Please retype the entries below exactly, only from their first line through the line containing "left ankle: (393, 361)", leaving every picture out.

*EXERCISE MATERIALS*
═══

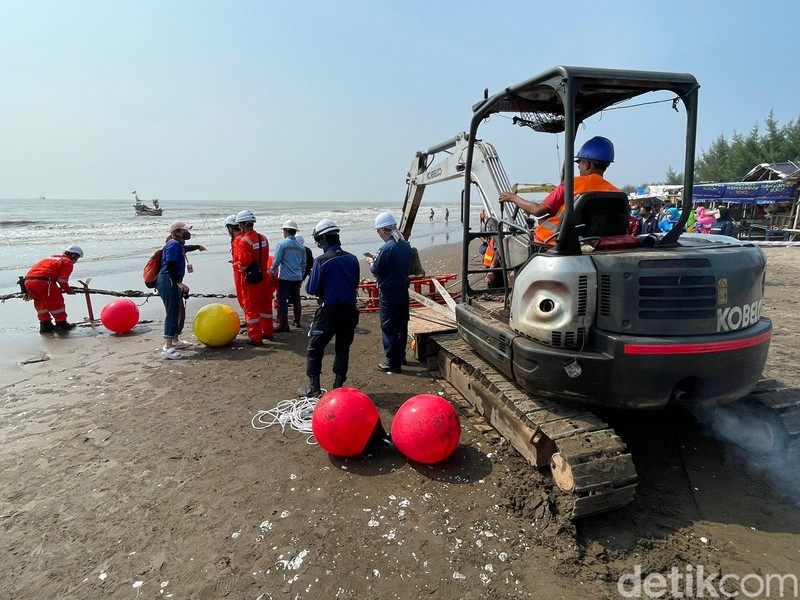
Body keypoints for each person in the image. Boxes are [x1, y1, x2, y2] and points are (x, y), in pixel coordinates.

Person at [499, 136, 619, 245]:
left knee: (506, 244)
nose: (579, 168)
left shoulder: (571, 184)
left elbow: (538, 210)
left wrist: (513, 198)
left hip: (553, 241)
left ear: (586, 164)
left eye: (580, 164)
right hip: (591, 242)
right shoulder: (616, 193)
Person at [297, 219, 360, 397]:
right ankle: (338, 386)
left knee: (315, 348)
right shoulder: (352, 258)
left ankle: (314, 388)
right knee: (343, 348)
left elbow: (311, 289)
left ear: (323, 239)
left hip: (329, 312)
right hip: (349, 310)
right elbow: (354, 283)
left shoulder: (321, 261)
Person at [367, 212, 413, 374]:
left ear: (382, 230)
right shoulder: (404, 245)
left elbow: (376, 269)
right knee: (401, 324)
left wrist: (371, 261)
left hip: (389, 292)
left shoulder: (387, 248)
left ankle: (393, 361)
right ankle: (400, 355)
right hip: (402, 289)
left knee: (388, 326)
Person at [232, 210, 274, 345]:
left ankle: (255, 337)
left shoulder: (244, 242)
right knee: (266, 306)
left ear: (243, 225)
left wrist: (236, 264)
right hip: (264, 276)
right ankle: (268, 332)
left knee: (252, 308)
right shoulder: (263, 238)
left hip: (252, 281)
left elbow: (244, 264)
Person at [156, 222, 196, 359]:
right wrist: (178, 283)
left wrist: (197, 247)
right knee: (172, 312)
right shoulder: (173, 244)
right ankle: (167, 347)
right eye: (185, 231)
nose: (187, 233)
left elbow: (186, 248)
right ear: (177, 232)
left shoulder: (178, 244)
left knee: (178, 310)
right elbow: (170, 264)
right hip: (168, 280)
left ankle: (175, 340)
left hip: (172, 280)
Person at [24, 245, 83, 333]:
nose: (76, 260)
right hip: (44, 282)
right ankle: (61, 324)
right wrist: (68, 290)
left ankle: (45, 325)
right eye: (77, 258)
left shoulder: (52, 257)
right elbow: (62, 280)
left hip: (28, 281)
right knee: (56, 302)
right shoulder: (67, 262)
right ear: (74, 255)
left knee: (40, 303)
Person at [270, 219, 307, 331]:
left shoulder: (282, 244)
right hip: (297, 277)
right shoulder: (301, 247)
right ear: (295, 232)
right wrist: (301, 276)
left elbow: (276, 261)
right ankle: (297, 321)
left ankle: (284, 324)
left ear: (285, 231)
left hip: (285, 277)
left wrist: (272, 272)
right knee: (296, 300)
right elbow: (303, 264)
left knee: (282, 301)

═══

*ANSWER FOR THIS EXERCISE*
Body keypoints for each person in the image. Boxes are [x1, y1, x2, y2] and points are (x, y), in pixel coordinates.

Person at [499, 136, 619, 245]:
left knee: (506, 244)
nose: (579, 168)
left shoulder: (571, 184)
left elbow: (538, 210)
left wrist: (513, 198)
left hip: (553, 241)
left ear: (586, 164)
left eye: (580, 164)
right hip: (591, 242)
right shoulder: (616, 193)
Person at [297, 219, 360, 397]:
right ankle: (338, 386)
left knee: (315, 348)
right shoulder: (352, 258)
left ankle: (314, 388)
right knee: (343, 348)
left elbow: (311, 289)
left ear: (323, 239)
left hip: (329, 312)
right hip: (349, 310)
right elbow: (354, 283)
left shoulder: (321, 261)
Person at [367, 212, 413, 374]:
left ear: (382, 230)
right shoulder: (404, 245)
left elbow: (376, 269)
right knee: (401, 324)
left wrist: (371, 261)
left hip: (389, 292)
left shoulder: (387, 248)
left ankle: (393, 361)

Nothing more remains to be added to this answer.